▸ **Extracted page text data**:
----------------
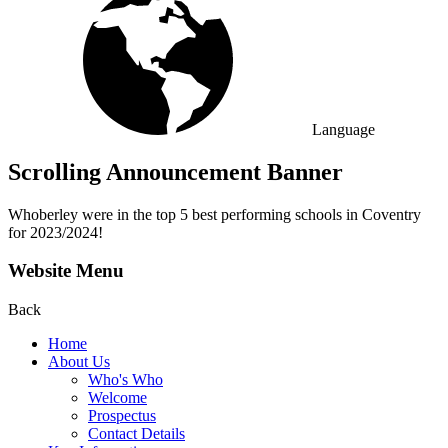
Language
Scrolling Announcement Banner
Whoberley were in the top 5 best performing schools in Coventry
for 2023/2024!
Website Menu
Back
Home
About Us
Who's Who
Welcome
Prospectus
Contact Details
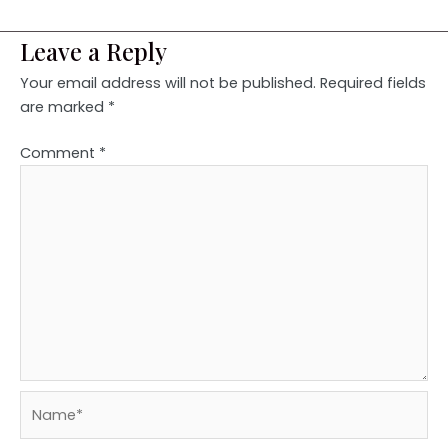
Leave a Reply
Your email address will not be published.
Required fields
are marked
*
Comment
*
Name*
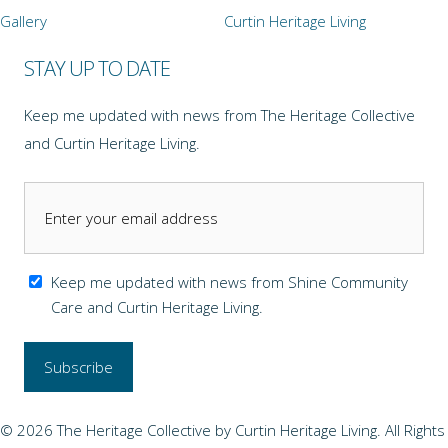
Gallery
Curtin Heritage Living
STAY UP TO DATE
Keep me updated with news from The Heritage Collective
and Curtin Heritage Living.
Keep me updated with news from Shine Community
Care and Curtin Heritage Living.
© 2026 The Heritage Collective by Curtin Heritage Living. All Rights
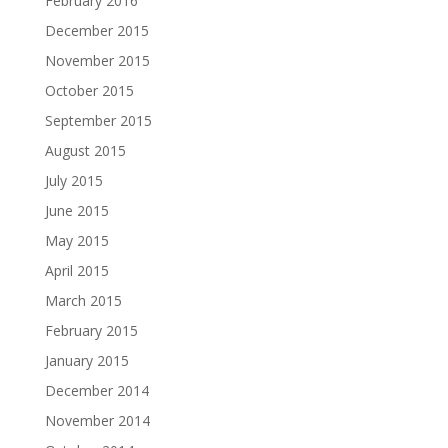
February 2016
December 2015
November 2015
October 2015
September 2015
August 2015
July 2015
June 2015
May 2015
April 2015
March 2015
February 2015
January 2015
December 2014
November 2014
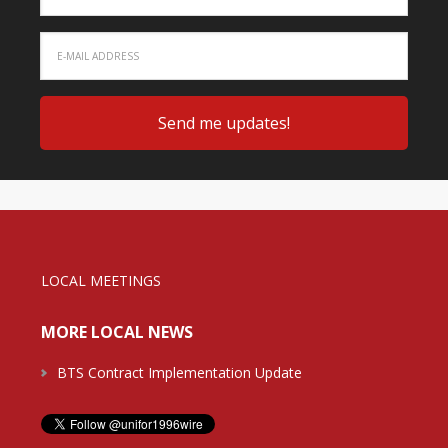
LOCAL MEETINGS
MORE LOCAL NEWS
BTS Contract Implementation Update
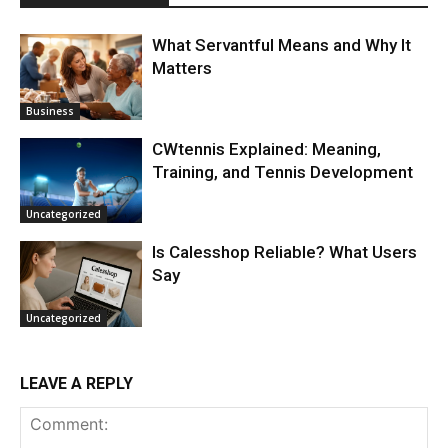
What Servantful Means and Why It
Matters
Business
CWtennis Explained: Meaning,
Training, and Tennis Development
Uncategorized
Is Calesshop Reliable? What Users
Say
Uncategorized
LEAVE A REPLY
----------------
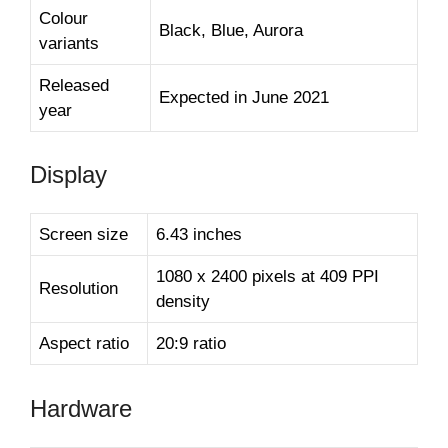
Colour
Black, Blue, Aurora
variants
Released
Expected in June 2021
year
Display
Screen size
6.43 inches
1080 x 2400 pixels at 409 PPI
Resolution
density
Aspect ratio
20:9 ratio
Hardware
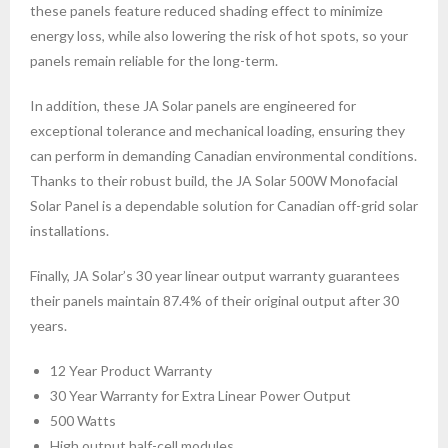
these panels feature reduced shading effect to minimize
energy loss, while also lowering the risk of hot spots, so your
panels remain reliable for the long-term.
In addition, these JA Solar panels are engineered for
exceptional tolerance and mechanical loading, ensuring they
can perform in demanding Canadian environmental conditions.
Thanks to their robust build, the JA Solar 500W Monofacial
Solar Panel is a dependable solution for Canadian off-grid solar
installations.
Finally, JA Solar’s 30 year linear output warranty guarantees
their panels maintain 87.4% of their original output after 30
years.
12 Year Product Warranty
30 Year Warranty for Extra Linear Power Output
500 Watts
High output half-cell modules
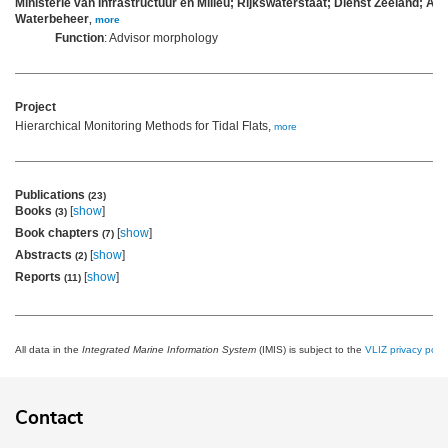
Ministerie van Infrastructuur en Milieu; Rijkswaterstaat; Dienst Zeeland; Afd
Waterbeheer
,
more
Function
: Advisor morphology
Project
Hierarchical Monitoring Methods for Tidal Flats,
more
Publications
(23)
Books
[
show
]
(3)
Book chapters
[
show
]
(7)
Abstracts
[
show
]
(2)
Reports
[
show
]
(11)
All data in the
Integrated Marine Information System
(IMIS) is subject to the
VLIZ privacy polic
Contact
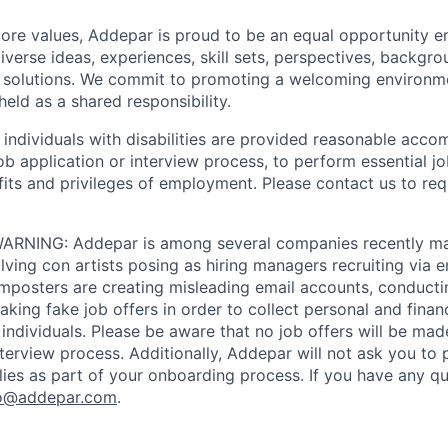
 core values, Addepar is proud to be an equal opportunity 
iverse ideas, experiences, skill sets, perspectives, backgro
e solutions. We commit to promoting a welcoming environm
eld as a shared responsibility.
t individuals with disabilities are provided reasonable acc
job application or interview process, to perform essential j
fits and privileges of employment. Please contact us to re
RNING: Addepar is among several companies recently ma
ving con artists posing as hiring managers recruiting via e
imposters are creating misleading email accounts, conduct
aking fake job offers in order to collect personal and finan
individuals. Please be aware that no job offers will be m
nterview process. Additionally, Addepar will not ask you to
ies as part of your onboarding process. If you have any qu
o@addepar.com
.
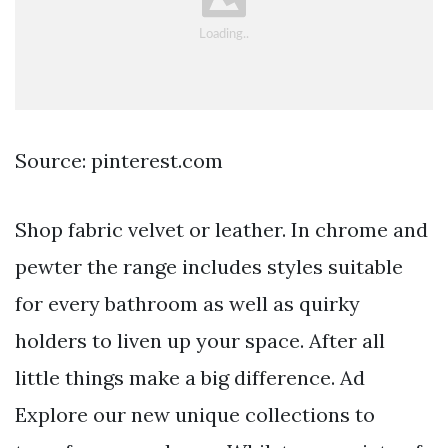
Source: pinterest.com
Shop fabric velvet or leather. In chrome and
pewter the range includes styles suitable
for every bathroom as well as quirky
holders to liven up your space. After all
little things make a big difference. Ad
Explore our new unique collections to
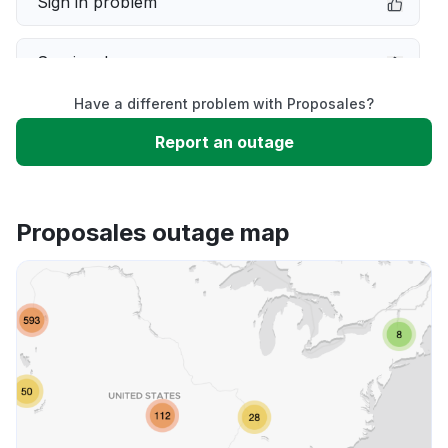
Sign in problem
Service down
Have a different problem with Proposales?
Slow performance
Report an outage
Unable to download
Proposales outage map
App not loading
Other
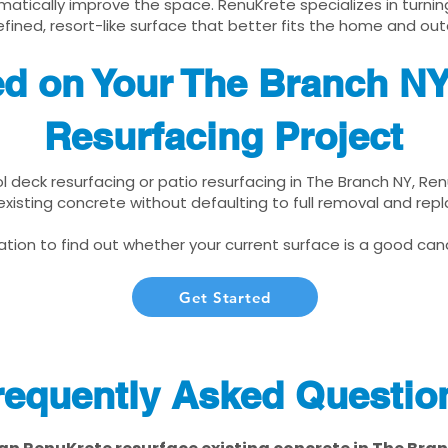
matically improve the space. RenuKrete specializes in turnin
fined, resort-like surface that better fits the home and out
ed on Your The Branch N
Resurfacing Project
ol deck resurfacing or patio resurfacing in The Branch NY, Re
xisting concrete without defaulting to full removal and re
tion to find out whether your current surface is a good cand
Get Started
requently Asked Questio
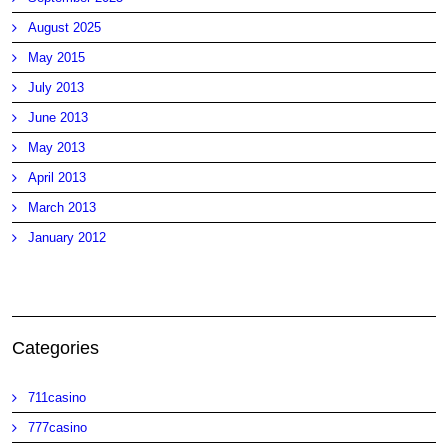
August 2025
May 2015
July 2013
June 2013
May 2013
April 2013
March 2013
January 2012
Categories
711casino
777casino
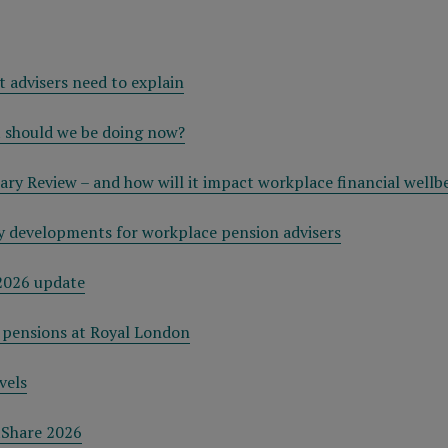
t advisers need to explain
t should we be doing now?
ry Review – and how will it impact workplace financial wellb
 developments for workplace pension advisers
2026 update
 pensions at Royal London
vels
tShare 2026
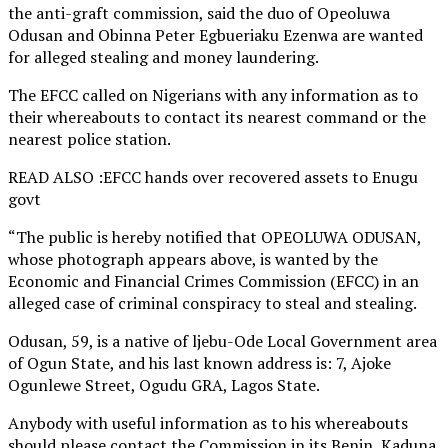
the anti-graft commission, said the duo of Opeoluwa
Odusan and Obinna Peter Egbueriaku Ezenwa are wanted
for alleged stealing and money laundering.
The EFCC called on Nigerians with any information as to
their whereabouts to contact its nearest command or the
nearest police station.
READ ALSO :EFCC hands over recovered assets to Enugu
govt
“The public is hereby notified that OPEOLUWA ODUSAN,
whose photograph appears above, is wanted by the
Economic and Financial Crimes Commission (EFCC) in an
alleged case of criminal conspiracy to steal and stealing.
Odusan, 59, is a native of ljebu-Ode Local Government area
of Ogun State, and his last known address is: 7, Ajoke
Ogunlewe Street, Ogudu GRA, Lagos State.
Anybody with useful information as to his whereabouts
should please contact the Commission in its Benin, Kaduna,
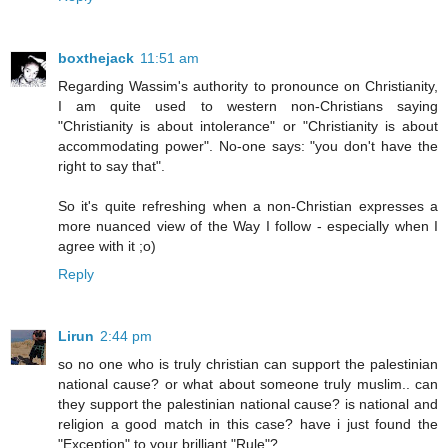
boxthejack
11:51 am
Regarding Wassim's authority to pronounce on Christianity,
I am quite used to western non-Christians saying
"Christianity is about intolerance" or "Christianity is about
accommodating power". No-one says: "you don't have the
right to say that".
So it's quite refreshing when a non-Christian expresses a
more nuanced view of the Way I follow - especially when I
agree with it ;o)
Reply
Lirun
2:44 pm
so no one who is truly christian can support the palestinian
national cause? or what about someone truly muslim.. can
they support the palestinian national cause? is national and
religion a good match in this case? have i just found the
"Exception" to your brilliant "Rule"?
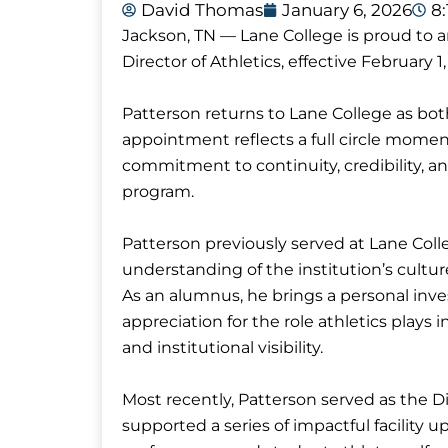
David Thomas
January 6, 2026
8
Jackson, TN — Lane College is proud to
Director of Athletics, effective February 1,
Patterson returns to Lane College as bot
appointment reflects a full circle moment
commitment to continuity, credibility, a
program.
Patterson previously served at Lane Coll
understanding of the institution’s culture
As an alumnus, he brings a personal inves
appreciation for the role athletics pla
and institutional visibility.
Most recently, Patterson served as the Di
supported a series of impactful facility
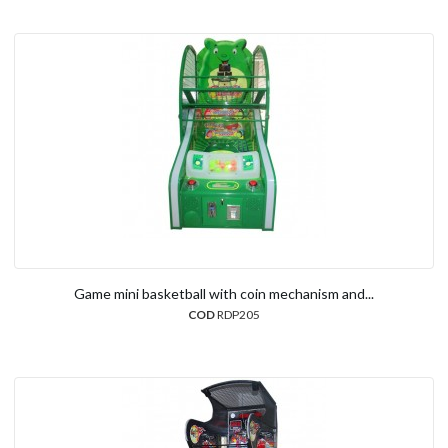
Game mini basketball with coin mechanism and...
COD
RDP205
----------------
▸ **REQUIRED WORK**: The line holding "tion to find" starts the copy and the line holding "appreciation for the role athletics pla" ends it. Repeat those two lines above and all between them exactly, leaving out pictures.

▸ **ANSWER SECTION**:
tion to find out whether your current surface is a good cand
Get Started
requently Asked Questio
August 2025
May 2015
July 2013
June 2013
May 2013
April 2013
March 2013
January 2012
Categories
711casino
777casino
t advisers need to explain
t should we be doing now?
ry Review – and how will it impact workplace financial wellb
 developments for workplace pension advisers
2026 update
 pensions at Royal London
vels
tShare 2026
the anti-graft commission, said the duo of Opeoluwa
Odusan and Obinna Peter Egbueriaku Ezenwa are wanted
for alleged stealing and money laundering.
The EFCC called on Nigerians with any information as to
their whereabouts to contact its nearest command or the
nearest police station.
READ ALSO :EFCC hands over recovered assets to Enugu
govt
“The public is hereby notified that OPEOLUWA ODUSAN,
whose photograph appears above, is wanted by the
Economic and Financial Crimes Commission (EFCC) in an
alleged case of criminal conspiracy to steal and stealing.
Odusan, 59, is a native of ljebu-Ode Local Government area
of Ogun State, and his last known address is: 7, Ajoke
Ogunlewe Street, Ogudu GRA, Lagos State.
Anybody with useful information as to his whereabouts
should please contact the Commission in its Benin, Kaduna,
boxthejack
11:51 am
Regarding Wassim's authority to pronounce on Christianity,
I am quite used to western non-Christians saying
"Christianity is about intolerance" or "Christianity is about
accommodating power". No-one says: "you don't have the
right to say that".
So it's quite refreshing when a non-Christian expresses a
more nuanced view of the Way I follow - especially when I
agree with it ;o)
Reply
Lirun
2:44 pm
so no one who is truly christian can support the palestinian
national cause? or what about someone truly muslim.. can
they support the palestinian national cause? is national and
religion a good match in this case? have i just found the
"Exception" to your brilliant "Rule"?
David Thomas
January 6, 2026
8
Jackson, TN — Lane College is proud to
Director of Athletics, effective February 1,
Patterson returns to Lane College as bot
appointment reflects a full circle moment
commitment to continuity, credibility, a
program.
Patterson previously served at Lane Coll
understanding of the institution’s culture
As an alumnus, he brings a personal inves
appreciation for the role athletics pla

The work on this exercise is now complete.